▶ [WHAT THE EXERCISE ASKS]
The records below need to come back exactly as they are, pictures omitted.

▶ [RECORDED DATA]
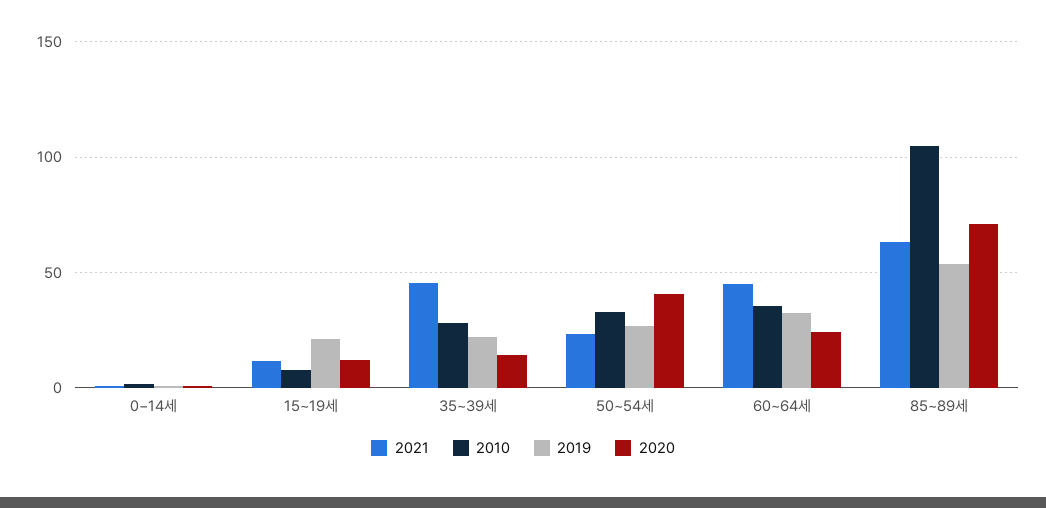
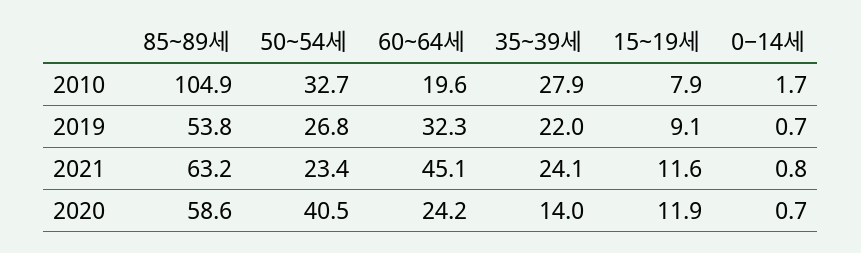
  {
    "2021": {
      "0−14세": 0.8,
      "15~19세": 11.6,
-     "35~39세": 45,
+     "35~39세": 24.1,
      "50~54세": 23.4,
      "60~64세": 45.1,
      "85~89세": 63.2
    },
    "2010": {
      "0−14세": 1.7,
      "15~19세": 7.9,
      "35~39세": 27.9,
      "50~54세": 32.7,
-     "60~64세": 35,
+     "60~64세": 19.6,
      "85~89세": 104.9
    },
    "2019": {
      "0−14세": 0.7,
-     "15~19세": 20,
+     "15~19세": 9.1,
      "35~39세": 22,
      "50~54세": 26.8,
      "60~64세": 32.3,
      "85~89세": 53.8
    },
    "2020": {
      "0−14세": 0.7,
      "15~19세": 11.9,
      "35~39세": 14,
      "50~54세": 40.5,
      "60~64세": 24.2,
-     "85~89세": 70
+     "85~89세": 58.6
    }
  }

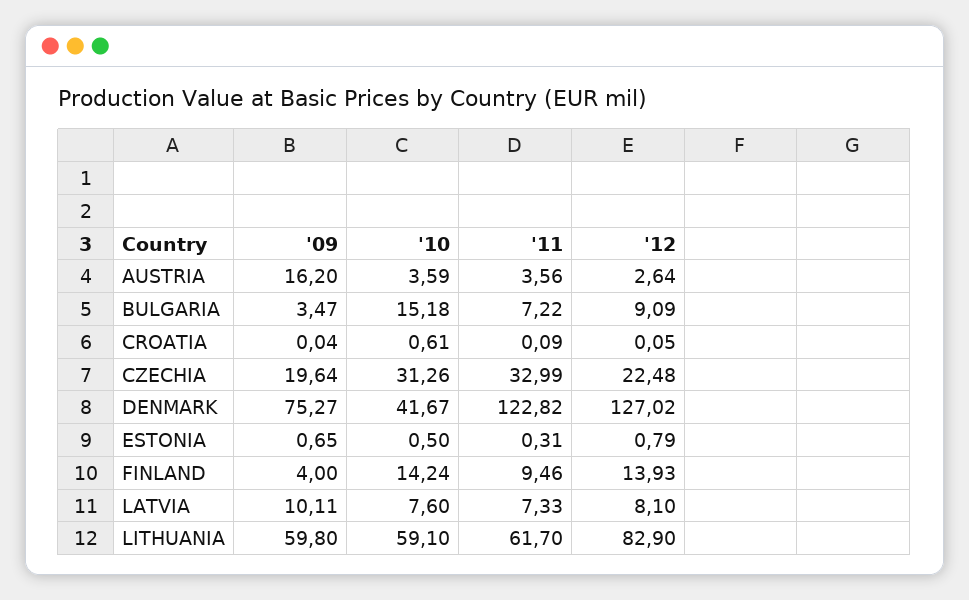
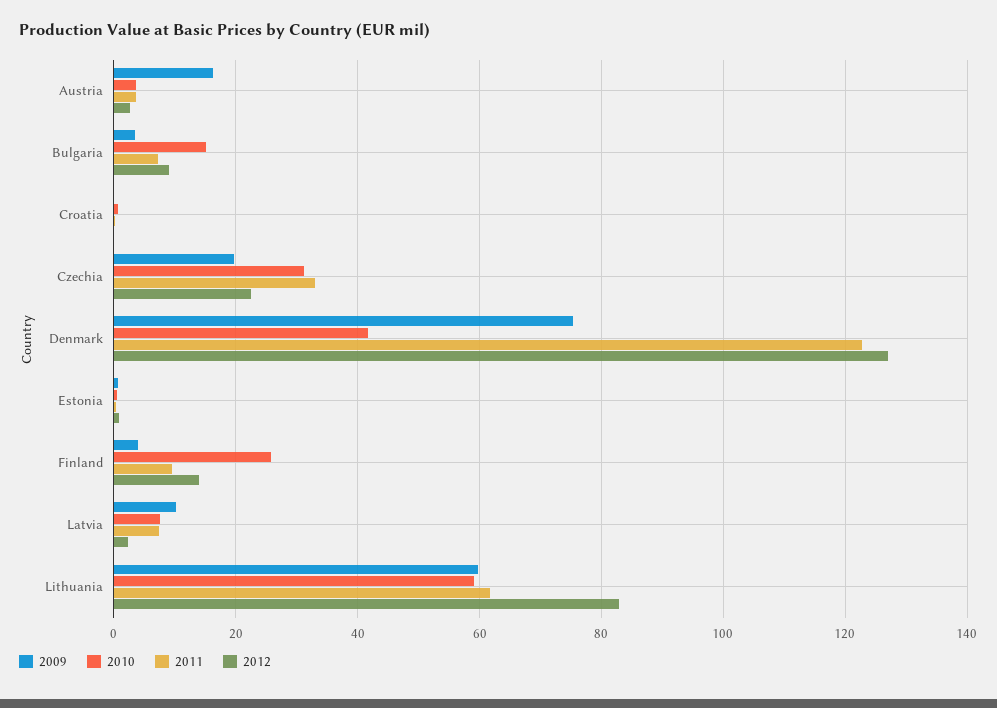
  {
    "'09": {
      "AUSTRIA": 16.2,
      "BULGARIA": 3.47,
      "CROATIA": 0.04,
      "CZECHIA": 19.64,
      "DENMARK": 75.27,
      "ESTONIA": 0.65,
      "FINLAND": 4,
      "LATVIA": 10.11,
      "LITHUANIA": 59.8
    },
    "'10": {
      "AUSTRIA": 3.59,
      "BULGARIA": 15.18,
      "CROATIA": 0.61,
      "CZECHIA": 31.26,
      "DENMARK": 41.67,
      "ESTONIA": 0.5,
-     "FINLAND": 14.24,
+     "FINLAND": 26,
      "LATVIA": 7.6,
      "LITHUANIA": 59.1
    },
    "'11": {
      "AUSTRIA": 3.56,
      "BULGARIA": 7.22,
      "CROATIA": 0.09,
      "CZECHIA": 32.99,
      "DENMARK": 122.82,
      "ESTONIA": 0.31,
      "FINLAND": 9.46,
      "LATVIA": 7.33,
      "LITHUANIA": 61.7
    },
    "'12": {
      "AUSTRIA": 2.64,
      "BULGARIA": 9.09,
      "CROATIA": 0.05,
      "CZECHIA": 22.48,
      "DENMARK": 127.02,
      "ESTONIA": 0.79,
      "FINLAND": 13.93,
-     "LATVIA": 8.1,
+     "LATVIA": 2,
      "LITHUANIA": 82.9
    }
  }

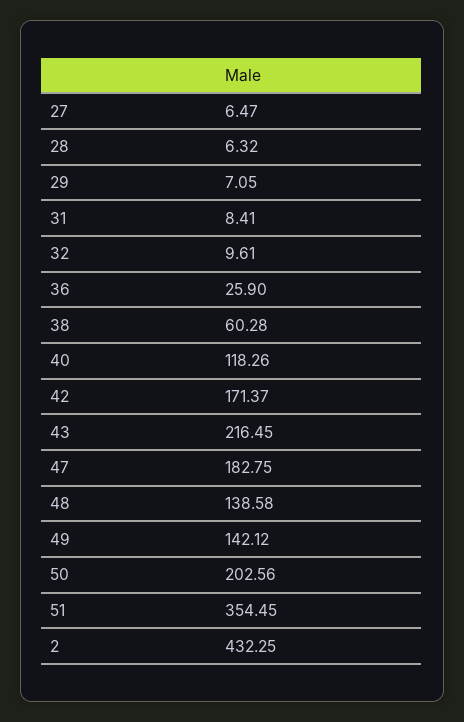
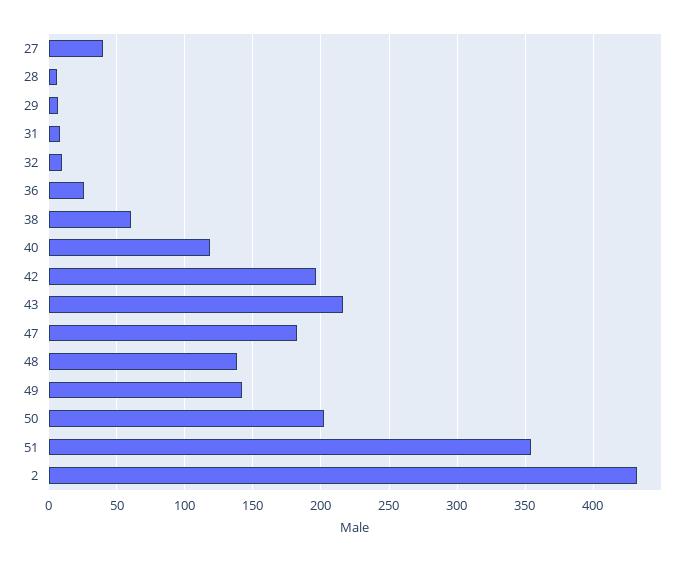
  {
-   "27": 6.47,
+   "27": 40,
    "28": 6.32,
    "29": 7.05,
    "31": 8.41,
    "32": 9.61,
    "36": 25.9,
    "38": 60.28,
    "40": 118.26,
-   "42": 171.37,
+   "42": 195,
    "43": 216.45,
    "47": 182.75,
    "48": 138.58,
    "49": 142.12,
    "50": 202.56,
    "51": 354.45,
    "2": 432.25
  }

▶ [OUTPUT]
  {
    "2021": {
      "0−14세": 0.8,
      "15~19세": 11.6,
-     "35~39세": 45,
+     "35~39세": 24.1,
      "50~54세": 23.4,
      "60~64세": 45.1,
      "85~89세": 63.2
    },
    "2010": {
      "0−14세": 1.7,
      "15~19세": 7.9,
      "35~39세": 27.9,
      "50~54세": 32.7,
-     "60~64세": 35,
+     "60~64세": 19.6,
      "85~89세": 104.9
    },
    "2019": {
      "0−14세": 0.7,
-     "15~19세": 20,
+     "15~19세": 9.1,
      "35~39세": 22,
      "50~54세": 26.8,
      "60~64세": 32.3,
      "85~89세": 53.8
    },
    "2020": {
      "0−14세": 0.7,
      "15~19세": 11.9,
      "35~39세": 14,
      "50~54세": 40.5,
      "60~64세": 24.2,
-     "85~89세": 70
+     "85~89세": 58.6
    }
  }

  {
    "'09": {
      "AUSTRIA": 16.2,
      "BULGARIA": 3.47,
      "CROATIA": 0.04,
      "CZECHIA": 19.64,
      "DENMARK": 75.27,
      "ESTONIA": 0.65,
      "FINLAND": 4,
      "LATVIA": 10.11,
      "LITHUANIA": 59.8
    },
    "'10": {
      "AUSTRIA": 3.59,
      "BULGARIA": 15.18,
      "CROATIA": 0.61,
      "CZECHIA": 31.26,
      "DENMARK": 41.67,
      "ESTONIA": 0.5,
-     "FINLAND": 14.24,
+     "FINLAND": 26,
      "LATVIA": 7.6,
      "LITHUANIA": 59.1
    },
    "'11": {
      "AUSTRIA": 3.56,
      "BULGARIA": 7.22,
      "CROATIA": 0.09,
      "CZECHIA": 32.99,
      "DENMARK": 122.82,
      "ESTONIA": 0.31,
      "FINLAND": 9.46,
      "LATVIA": 7.33,
      "LITHUANIA": 61.7
    },
    "'12": {
      "AUSTRIA": 2.64,
      "BULGARIA": 9.09,
      "CROATIA": 0.05,
      "CZECHIA": 22.48,
      "DENMARK": 127.02,
      "ESTONIA": 0.79,
      "FINLAND": 13.93,
-     "LATVIA": 8.1,
+     "LATVIA": 2,
      "LITHUANIA": 82.9
    }
  }

  {
-   "27": 6.47,
+   "27": 40,
    "28": 6.32,
    "29": 7.05,
    "31": 8.41,
    "32": 9.61,
    "36": 25.9,
    "38": 60.28,
    "40": 118.26,
-   "42": 171.37,
+   "42": 195,
    "43": 216.45,
    "47": 182.75,
    "48": 138.58,
    "49": 142.12,
    "50": 202.56,
    "51": 354.45,
    "2": 432.25
  }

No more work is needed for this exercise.